A stranger to oneself: A narrative and phenomenological analysis of psychiatric patients’ stories, 1890
This article is about psychiatric patients’ life stories. I explore how best to handle patient narratives in the history of medicine and, more specifically, in the history of psychiatry. By applying a narrative and phenomenological analysis – seldom used in historical studies of psychiatry and psychiatric care – the aim is a new understanding of patient stories both as historically situated and as embodiments of personal meaning.
Narrative analyses of patient stories, as usually applied in the medical humanities, stress the fundamental need to structure chaotic events – such as illness – into a coherent narrative, so as to regain some sort of control and stability in life. Medical phenomenology is a qualitative method for investigating the patient’s personal experience. A close, empathic reading is designed to reach – as far as is possible – the underlying meaning of the illness story. This theoretical approach, when applied to psychiatric patients’ narratives, means the question of authenticity or truth becomes irrelevant. It does not matter whether the patients conveyed what really happened, whether their stories were symptoms of mental illness or not: what matters is what the story meant to the patient.

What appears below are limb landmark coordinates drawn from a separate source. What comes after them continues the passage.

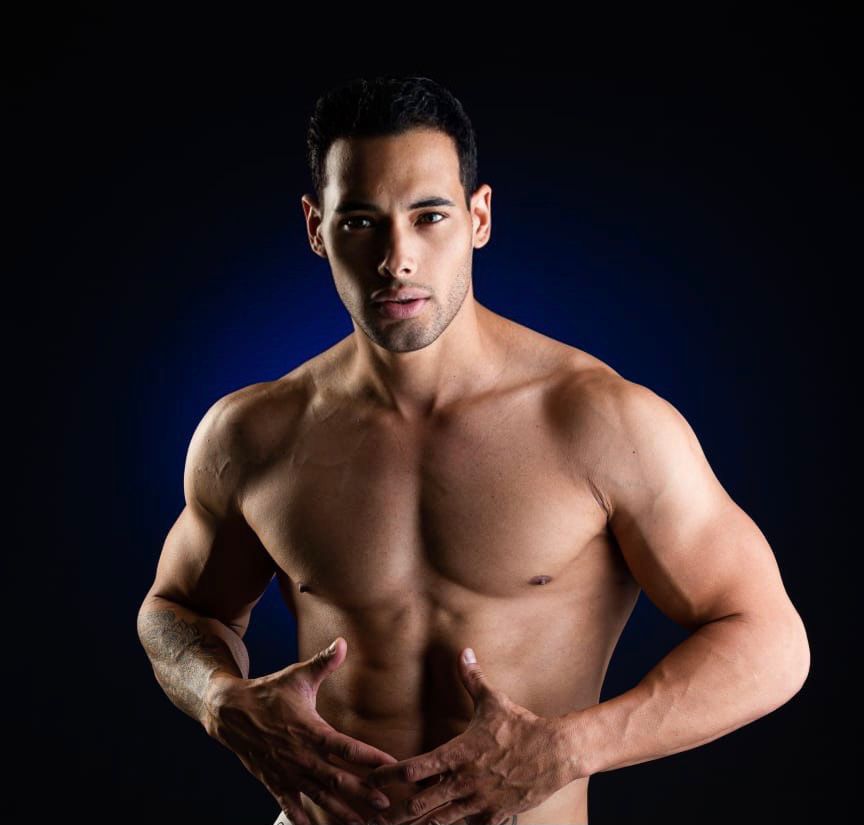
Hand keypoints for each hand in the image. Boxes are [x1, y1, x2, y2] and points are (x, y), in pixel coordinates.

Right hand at [202, 637, 396, 824]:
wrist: (229, 711)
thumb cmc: (269, 691)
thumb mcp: (297, 675)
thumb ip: (323, 662)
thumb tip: (343, 642)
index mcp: (310, 730)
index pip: (346, 747)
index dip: (369, 757)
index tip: (392, 766)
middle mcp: (300, 756)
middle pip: (336, 780)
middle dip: (363, 794)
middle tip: (387, 805)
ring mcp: (286, 772)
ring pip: (318, 798)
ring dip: (341, 812)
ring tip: (363, 824)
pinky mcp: (273, 781)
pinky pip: (291, 805)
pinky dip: (303, 819)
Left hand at [362, 647, 576, 824]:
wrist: (557, 751)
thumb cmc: (522, 724)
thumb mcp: (493, 700)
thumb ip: (472, 678)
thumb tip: (463, 650)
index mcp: (460, 752)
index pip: (416, 767)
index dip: (390, 775)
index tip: (370, 779)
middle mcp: (465, 780)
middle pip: (420, 803)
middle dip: (395, 813)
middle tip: (372, 819)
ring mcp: (480, 801)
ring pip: (441, 821)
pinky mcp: (496, 815)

In the article, I focus on a handful of patients who were admitted to the asylum in Lund in southern Sweden in 1890. They were all convinced either that they had been hypnotised against their will or that they possessed great hypnotic powers. When reading these testimonies as phenomenological narratives, it becomes clear that they served a very specific purpose. Each patient had their own experience and trauma that gave them the impression they were the victim or the master of a vicious hypnotic power. Their personal histories differed, but their urgent need to find structure and meaning in a situation that was confusing, terrifying even, was the same.

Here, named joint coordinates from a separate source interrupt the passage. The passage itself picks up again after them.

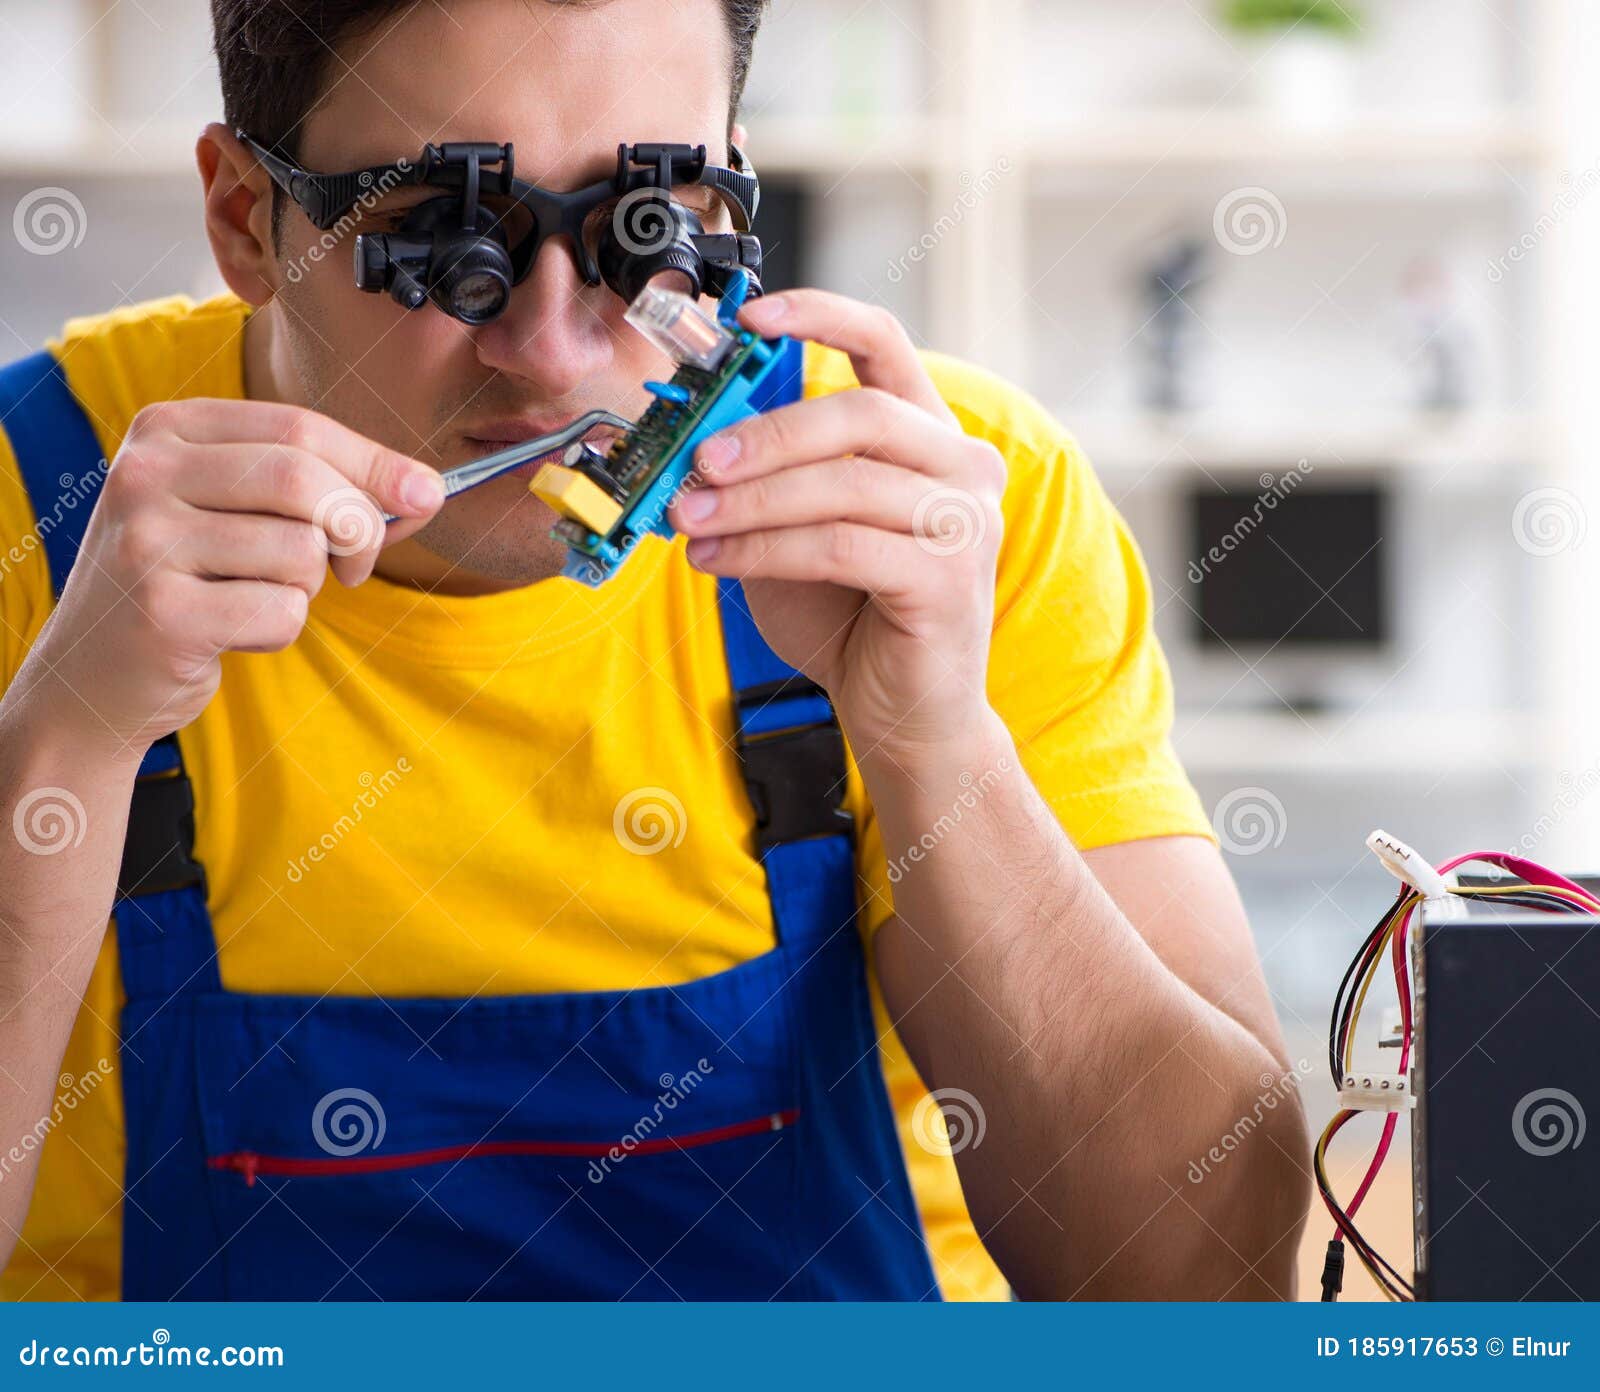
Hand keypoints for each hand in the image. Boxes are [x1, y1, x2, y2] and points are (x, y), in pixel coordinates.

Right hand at [26, 398, 443, 759]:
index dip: (375, 463)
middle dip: (358, 527)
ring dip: (308, 588)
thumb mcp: (235, 511)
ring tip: (258, 596)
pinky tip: (231, 632)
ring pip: (299, 551)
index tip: (426, 494)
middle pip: (305, 480)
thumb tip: (427, 488)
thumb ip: (321, 488)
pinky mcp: (162, 613)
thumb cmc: (188, 581)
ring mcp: (146, 542)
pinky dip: (280, 630)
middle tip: (355, 567)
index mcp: (166, 429)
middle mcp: (146, 474)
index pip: (299, 427)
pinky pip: (281, 613)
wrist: (91, 674)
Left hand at [667, 290, 1004, 768]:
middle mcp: (962, 467)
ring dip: (752, 500)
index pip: (885, 343)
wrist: (903, 714)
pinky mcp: (947, 580)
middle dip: (766, 434)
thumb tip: (693, 437)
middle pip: (861, 413)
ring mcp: (965, 522)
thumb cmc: (852, 617)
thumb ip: (768, 480)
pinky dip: (764, 548)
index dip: (819, 316)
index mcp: (928, 437)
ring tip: (689, 518)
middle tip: (697, 458)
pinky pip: (838, 545)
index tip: (750, 318)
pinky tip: (717, 559)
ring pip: (844, 484)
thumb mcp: (799, 529)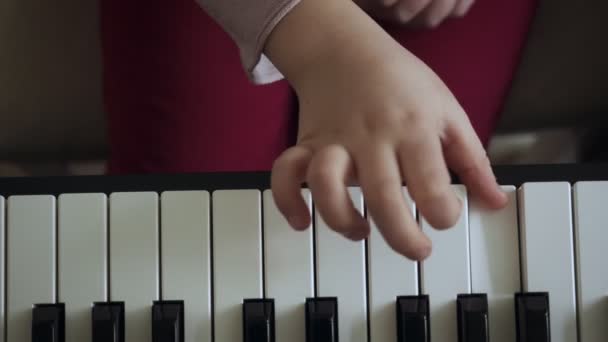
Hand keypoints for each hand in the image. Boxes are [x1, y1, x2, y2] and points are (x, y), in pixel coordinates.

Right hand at [265, 0, 504, 259]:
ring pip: (328, 186)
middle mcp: (373, 138)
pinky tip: (302, 221)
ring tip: (361, 231)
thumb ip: (473, 160)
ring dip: (343, 220)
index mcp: (414, 129)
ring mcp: (335, 141)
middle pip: (383, 197)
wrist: (345, 49)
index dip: (445, 215)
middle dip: (402, 237)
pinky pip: (286, 174)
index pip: (432, 185)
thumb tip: (494, 202)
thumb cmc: (401, 81)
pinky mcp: (307, 144)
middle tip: (417, 250)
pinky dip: (288, 201)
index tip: (445, 217)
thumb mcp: (448, 111)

The article shows how fruitful it is to combine perspectives from the medical humanities and historical research. Narrative and phenomenological theory illustrates how the patients related to the world around them, how their specific historical context moulded their personal experience. The historical perspective, for its part, demonstrates how experience of illness is always situated in a specific time and place. Thus, psychiatric patients’ stories – past and present – are rich sources of knowledge, not only as medical documentation but as historical testimonies.